2 min read

The tax-law scholar talks to Michael E. Hartmann about the excise tax on investment income in higher education and whether its underlying reasoning could perhaps also apply in other nonprofit contexts.

Earlier this year, Pepperdine Law Review published Jennifer Bird-Pollan’s “Taxing the Ivory Tower: Evaluating the Excise Tax on University Endowments,” which caught our attention here at The Giving Review. The Tax Cuts and Jobs Act of 2017’s first-time excise tax on the investment income of certain college and university endowments, she writes in the article, “is a first step towards the exploration of taxing non-profit entities on the vast sums of wealth they hold in their endowments.”

Later, Bird-Pollan asks, “Why are we focused only on universities?” Hence our attention.

Bird-Pollan is the associate dean of academic affairs and the Judge William T. Lafferty Professor of Law at the J. David Rosenberg College of Law at the University of Kentucky. She teaches tax-law courses and studies intersections of tax law and philosophy.

She earned her law degree from Harvard, a Ph.D. in philosophy from Vanderbilt, and her bachelor’s degree in philosophy and French from Penn State. Before law school, she taught philosophy courses at Vanderbilt and Harvard. Before coming to Kentucky, she practiced tax law at Ropes & Gray in Boston.

Bird-Pollan was nice enough to join me for a conversation last week. The just more than 13-minute video below is the first of two parts of our discussion; the second is here. In the first part, we talk about the excise tax on investment income in higher education and whether the reasoning underlying it could perhaps also apply in other nonprofit areas.

Bird-Pollan and Hartmann

“It is the first time that we see Congress willing to look at the endowment of a big nonprofit and think about it as potentially subject to tax,” according to Bird-Pollan. “If you think back to what a nonprofit looked like 50 years ago or maybe even shorter—I may only have to look back 20 or 30 years—the dollar amounts are just dramatically different from some of the dollar amounts” now.

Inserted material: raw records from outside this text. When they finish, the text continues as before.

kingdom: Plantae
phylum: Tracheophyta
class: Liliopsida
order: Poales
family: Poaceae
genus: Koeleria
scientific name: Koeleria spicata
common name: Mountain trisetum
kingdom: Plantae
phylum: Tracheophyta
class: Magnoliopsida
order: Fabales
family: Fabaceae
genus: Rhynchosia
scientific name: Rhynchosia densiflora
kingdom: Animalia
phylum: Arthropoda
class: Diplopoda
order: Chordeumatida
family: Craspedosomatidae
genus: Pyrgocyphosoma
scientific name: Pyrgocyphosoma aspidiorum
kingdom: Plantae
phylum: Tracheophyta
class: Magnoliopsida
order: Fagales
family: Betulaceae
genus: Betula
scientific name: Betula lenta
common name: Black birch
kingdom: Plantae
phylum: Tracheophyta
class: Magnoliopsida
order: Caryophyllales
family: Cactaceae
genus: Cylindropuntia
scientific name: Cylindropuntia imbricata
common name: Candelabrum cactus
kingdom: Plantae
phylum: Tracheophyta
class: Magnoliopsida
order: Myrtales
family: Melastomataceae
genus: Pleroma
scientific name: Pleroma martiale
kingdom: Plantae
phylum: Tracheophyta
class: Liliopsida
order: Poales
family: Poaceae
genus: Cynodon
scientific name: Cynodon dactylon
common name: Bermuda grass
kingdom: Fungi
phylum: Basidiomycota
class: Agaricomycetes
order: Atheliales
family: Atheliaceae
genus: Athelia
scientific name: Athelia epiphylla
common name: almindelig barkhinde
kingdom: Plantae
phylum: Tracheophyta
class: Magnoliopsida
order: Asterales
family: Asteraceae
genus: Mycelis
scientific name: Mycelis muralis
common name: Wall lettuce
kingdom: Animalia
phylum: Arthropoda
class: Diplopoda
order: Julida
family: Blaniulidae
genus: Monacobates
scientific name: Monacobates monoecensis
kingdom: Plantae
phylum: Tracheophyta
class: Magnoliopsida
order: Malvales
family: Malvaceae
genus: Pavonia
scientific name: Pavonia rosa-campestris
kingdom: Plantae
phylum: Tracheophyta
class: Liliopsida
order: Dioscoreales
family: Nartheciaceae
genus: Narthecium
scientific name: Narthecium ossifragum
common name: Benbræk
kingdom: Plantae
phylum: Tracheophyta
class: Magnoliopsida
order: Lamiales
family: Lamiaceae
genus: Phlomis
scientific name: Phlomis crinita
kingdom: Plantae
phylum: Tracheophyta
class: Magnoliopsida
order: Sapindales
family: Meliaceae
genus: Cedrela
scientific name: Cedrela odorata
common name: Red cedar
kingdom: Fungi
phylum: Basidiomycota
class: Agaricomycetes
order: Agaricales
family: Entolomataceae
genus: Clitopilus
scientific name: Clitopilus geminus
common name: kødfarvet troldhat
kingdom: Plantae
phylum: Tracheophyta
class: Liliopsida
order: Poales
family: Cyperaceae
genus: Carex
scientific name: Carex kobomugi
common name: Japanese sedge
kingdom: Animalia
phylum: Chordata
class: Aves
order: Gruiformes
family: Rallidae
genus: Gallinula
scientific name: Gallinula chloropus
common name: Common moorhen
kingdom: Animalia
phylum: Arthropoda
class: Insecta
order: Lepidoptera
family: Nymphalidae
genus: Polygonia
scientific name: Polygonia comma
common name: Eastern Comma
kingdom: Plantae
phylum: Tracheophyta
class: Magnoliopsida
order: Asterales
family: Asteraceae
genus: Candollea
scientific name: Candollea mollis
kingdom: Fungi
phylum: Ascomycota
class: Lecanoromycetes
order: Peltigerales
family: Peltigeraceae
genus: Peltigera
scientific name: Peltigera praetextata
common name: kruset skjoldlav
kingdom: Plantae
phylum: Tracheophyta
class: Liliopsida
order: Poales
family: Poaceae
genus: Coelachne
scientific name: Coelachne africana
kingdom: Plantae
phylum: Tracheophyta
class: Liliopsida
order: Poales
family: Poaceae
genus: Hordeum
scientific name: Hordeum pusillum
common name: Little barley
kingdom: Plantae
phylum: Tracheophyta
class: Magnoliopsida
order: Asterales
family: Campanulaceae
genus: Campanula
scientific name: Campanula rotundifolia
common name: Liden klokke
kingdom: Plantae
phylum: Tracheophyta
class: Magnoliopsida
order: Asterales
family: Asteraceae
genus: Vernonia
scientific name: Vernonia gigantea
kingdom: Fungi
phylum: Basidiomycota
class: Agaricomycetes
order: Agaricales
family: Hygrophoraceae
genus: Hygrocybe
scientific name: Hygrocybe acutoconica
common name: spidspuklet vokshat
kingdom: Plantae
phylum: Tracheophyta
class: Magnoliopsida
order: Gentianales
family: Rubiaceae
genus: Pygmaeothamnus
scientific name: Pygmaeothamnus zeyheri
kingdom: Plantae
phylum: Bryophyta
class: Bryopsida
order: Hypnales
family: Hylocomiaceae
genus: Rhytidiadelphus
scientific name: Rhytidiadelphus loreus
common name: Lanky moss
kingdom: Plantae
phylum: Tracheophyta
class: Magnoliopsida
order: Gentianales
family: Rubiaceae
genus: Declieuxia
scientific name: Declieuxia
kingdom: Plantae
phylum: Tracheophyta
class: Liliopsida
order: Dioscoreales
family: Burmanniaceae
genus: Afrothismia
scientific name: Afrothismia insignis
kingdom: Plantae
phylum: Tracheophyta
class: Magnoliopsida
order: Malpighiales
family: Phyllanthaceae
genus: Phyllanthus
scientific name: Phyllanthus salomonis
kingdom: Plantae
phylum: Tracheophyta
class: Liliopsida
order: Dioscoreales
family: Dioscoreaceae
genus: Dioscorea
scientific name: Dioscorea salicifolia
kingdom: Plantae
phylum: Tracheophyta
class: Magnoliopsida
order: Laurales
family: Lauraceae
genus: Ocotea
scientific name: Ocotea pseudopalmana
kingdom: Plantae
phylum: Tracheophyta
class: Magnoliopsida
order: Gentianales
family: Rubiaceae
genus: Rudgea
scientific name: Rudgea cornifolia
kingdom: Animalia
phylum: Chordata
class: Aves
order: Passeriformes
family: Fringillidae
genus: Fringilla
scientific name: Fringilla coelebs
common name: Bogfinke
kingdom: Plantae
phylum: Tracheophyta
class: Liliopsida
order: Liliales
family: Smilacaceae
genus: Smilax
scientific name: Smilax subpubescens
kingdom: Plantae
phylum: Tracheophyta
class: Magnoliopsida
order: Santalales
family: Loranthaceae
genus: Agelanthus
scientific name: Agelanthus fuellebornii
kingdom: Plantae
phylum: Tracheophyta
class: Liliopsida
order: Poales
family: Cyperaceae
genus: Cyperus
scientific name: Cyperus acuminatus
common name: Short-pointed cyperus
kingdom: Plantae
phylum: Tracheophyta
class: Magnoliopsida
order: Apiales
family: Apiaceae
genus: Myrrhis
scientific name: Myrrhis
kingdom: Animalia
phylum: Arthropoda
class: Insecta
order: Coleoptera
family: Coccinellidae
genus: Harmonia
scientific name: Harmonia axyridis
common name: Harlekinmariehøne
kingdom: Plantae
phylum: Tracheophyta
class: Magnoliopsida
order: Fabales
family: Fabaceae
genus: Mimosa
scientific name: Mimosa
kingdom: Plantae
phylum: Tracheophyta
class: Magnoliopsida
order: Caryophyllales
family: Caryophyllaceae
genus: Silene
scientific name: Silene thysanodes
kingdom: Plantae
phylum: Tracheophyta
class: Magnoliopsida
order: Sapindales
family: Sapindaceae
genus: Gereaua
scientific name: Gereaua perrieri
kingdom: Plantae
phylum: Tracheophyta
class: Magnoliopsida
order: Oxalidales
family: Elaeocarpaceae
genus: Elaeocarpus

“People always looking for where can we get additional tax revenue,” she says, but

if you wanted to question what is the justification for nonprofits in the first place and then you see nonprofits that are accumulating significant amounts of wealth, I think it raises in some people’s minds the question of whether this is consistent with what we meant when we said this is a nonprofit that ought to be eligible for an exemption from income tax.

As for specific contexts other than higher ed, “the universities that we’re talking about are all public charities, so they’re not subject to the private-foundation rules, which require basically a distribution of a certain amount,” Bird-Pollan notes. “So in a certain sense, the public charities maybe felt like an easier target because they could accumulate without a minimum requirement of distribution and the private foundations, they have to be spending something … in order to continue to qualify and in order to get tax exemptions.

“But sure,” she continues,

if you thought that certain kinds of foundations were growing too large, you could say above a certain threshold, maybe the spending requirement goes up and we tax you if you don’t spend at least 10% or 15% or something like that, instead of just the five percent. … I think you could absolutely apply similar kinds of reasoning to foundations.

In the conversation’s second part, Bird-Pollan talks about more about applying the reasoning underlying the excise tax on higher-education endowments to foundations, along with the potential for a cross-ideological coalition to back philanthropy reform and the real-world ramifications of such reform.